**THE TASK**
Take each line from the entries that holds "fingers" and copy it out.

_ _ _ _ _ _ _

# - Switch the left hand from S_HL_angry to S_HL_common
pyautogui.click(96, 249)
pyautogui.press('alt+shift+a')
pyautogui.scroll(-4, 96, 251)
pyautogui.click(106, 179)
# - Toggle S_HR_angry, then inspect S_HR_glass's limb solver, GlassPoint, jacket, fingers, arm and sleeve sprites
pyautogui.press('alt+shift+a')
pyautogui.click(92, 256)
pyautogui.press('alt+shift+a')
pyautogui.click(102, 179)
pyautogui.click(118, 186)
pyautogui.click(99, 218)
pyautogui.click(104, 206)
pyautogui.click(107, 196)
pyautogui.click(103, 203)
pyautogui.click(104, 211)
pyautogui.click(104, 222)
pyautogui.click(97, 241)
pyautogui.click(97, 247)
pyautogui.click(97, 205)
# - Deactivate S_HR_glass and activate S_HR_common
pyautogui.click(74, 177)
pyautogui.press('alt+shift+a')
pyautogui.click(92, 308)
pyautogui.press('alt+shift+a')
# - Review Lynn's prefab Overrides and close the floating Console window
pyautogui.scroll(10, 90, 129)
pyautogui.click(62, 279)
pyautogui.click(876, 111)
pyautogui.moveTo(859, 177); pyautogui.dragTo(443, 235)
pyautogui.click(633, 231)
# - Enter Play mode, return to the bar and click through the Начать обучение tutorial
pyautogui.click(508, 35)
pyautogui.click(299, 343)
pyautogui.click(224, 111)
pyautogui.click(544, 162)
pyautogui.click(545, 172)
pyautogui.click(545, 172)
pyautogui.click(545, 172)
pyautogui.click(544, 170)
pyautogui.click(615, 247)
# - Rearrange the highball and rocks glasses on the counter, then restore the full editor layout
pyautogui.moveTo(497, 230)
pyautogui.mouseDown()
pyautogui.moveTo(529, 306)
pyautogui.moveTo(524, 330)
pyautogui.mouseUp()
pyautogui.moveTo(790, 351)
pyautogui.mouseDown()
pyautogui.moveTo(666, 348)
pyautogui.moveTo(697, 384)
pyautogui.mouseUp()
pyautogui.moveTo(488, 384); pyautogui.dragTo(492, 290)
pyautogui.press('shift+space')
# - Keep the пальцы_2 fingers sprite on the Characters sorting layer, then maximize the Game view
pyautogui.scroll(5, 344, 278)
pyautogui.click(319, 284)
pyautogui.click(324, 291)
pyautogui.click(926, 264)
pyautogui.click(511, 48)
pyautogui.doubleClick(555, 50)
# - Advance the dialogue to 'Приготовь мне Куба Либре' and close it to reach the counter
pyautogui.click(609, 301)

_ _ _ _ _ _ _

**SOLVED PROBLEM**
# - Toggle S_HR_angry, then inspect S_HR_glass's limb solver, GlassPoint, jacket, fingers, arm and sleeve sprites
# - Keep the пальцы_2 fingers sprite on the Characters sorting layer, then maximize the Game view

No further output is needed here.